Opinion
July 22, 1999
Appeal from a judgment of the Supreme Court (Kane, J.), entered May 28, 1998 in Sullivan County, upon a verdict rendered in favor of plaintiff.
McCarl Harris (James P. Harris of counsel), Goshen, for appellant.
Lynch Lynch (James S. Lynch of counsel), Greenwood Lake, for respondent.
Before: MERCURE, J.P., PETERS, SPAIN, CARPINELLO and GRAFFEO, JJ.
MEMORANDUM AND ORDER
In this negligence action, plaintiff recovered for personal injuries sustained in a November 1995 motor vehicle accident. A jury determined that plaintiff sustained a significant limitation of use of a body function or system (see, Insurance Law § 5102 [d]) and awarded her $35,000 for pain and suffering up to the date of the verdict (no damages were awarded for future pain and suffering). Defendant appeals, contending that the verdict must be set aside as against the weight of the evidence in that plaintiff did not sustain a serious injury. More precisely, defendant claims there is no objective medical evidence of an underlying injury. We disagree and accordingly affirm.
Our inquiry in this regard is "whether there is sufficient evidence to support the verdict and, if so, whether the evidence on the whole so preponderated in favor of [defendant] that the verdict could not have been reached on any fair interpretation of the evidence" (Kelley v. Balasco, 226 A.D.2d 880, 881; see, Lolik v. Big V Supermarkets, 86 N.Y.2d 744, 746). Applying this test, we find there was sufficient evidence to support the verdict and that it did not so preponderate in defendant's favor on the question of serious injury. Upon review of the record and defendant's arguments, it is clear that defendant is essentially challenging the credibility of plaintiff and her medical expert, issues which were solely within the province of the jury and obviously resolved against defendant (see, Robillard v. Robbins, 168 A.D.2d 803, 805,affd 78 N.Y.2d 1105).
Plaintiff's medical expert testified that he began treating plaintiff in April 1997 at which time she complained of chronic pain in her shoulder. He diagnosed her with impingement syndrome and a cervical myosascitis. According to this expert, two other physicians who treated plaintiff made the same diagnosis. An MRI performed on plaintiff revealed that "[s]he had hypertrophic changes at AC joint with small osteophytes and she had a small amount of fluid in the long head of the bicep tendon". The significance of this objective medical finding, according to plaintiff's expert, was that plaintiff sustained an injury to her bicep tendon. The MRI also revealed an inflammation of the tendon and synovium.

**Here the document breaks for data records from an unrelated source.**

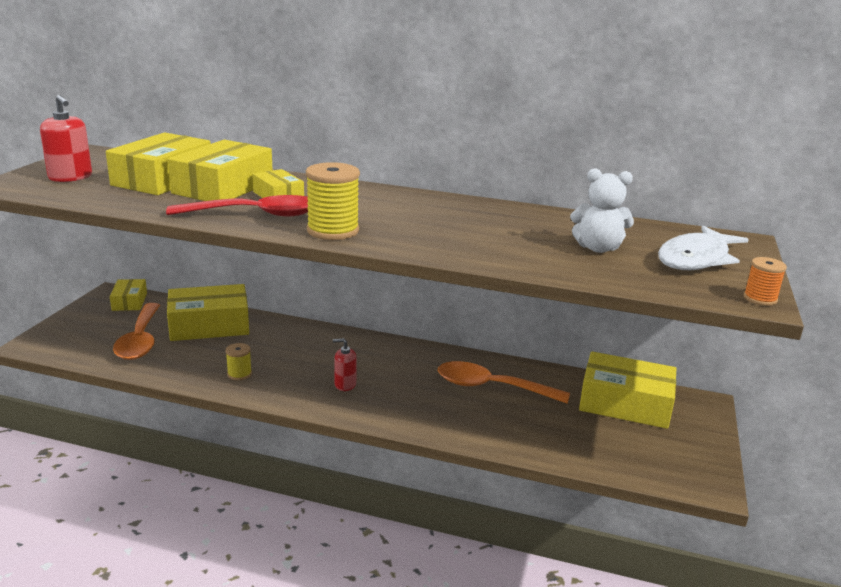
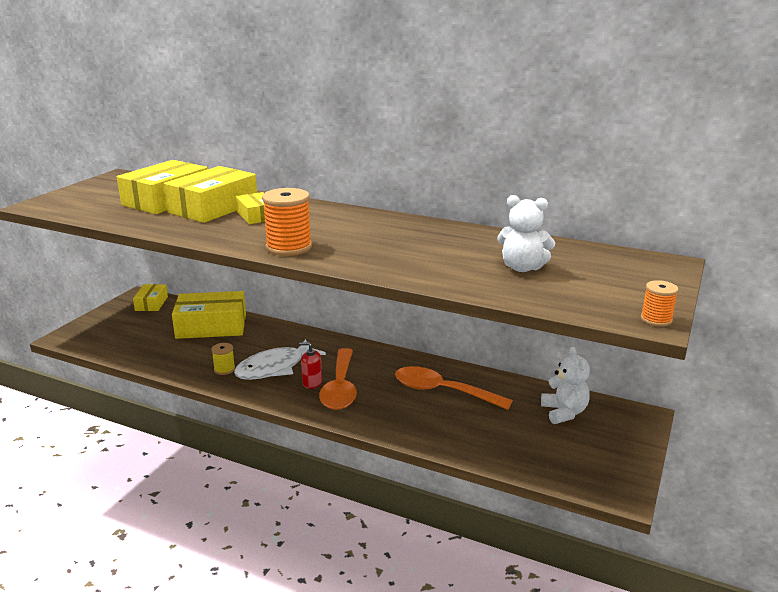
camera: 10 degrees right, 0 degrees up
red soap dispenser [40,95,92,182] -> none
orange spoon [113,303,160,360] -> orange spoon moved to [319,348,357,410]
red spoon [166,195,308,217] -> none
yellow spool [306,162,360,240] -> orange spool [262,188,312,256]
yellow box [579,351,676,429] -> white teddy bear [541,347,590,424]
white fish [658,226,749,270] -> white fish moved to [234,339,326,380]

Plaintiff testified that as a result of the injury she sustained in the accident, she experiences pain and tingling sensations in her right arm and shoulder and is unable to lift or hold things with her right arm. Since the accident, she has been treated with cortisone shots, pain medication and physical therapy, none of which has been sufficient to totally alleviate her pain or symptoms. According to her expert, plaintiff's complaints correlate with his clinical findings and the MRI. He further opined that her injuries were permanent and causally related to the accident.
In sharp contrast to this testimony, defendant presented the testimony of an orthopedic surgeon who examined plaintiff on one occasion over a year and a half after the accident. According to this expert, there is no organic cause for plaintiff's complaints. He opined that there is nothing wrong with her and that she is faking pain in the hopes of a financial award. Under cross-examination, he admitted, however, that it is not possible to fake inflammation. Suffice it to say, the jury rejected his opinions and we will not interfere with this credibility resolution (see, Robillard v. Robbins, supra). Because objective medical evidence was before the jury (see, Gaddy v. Eyler, 167 A.D.2d 67, 71, affd 79 N.Y.2d 955 ["a medical opinion based upon subjective complaints of pain is insufficient to support a claim of serious injury"]; see also, Stanavich v. Pakenas, 190 A.D.2d 184, lv denied 82 N.Y.2d 659), and because the evidence on the whole did not so preponderate in favor of defendant such that the jury could not have reached its conclusion on any fair interpretation of it, we affirm.
ORDERED that the judgment is affirmed, with costs.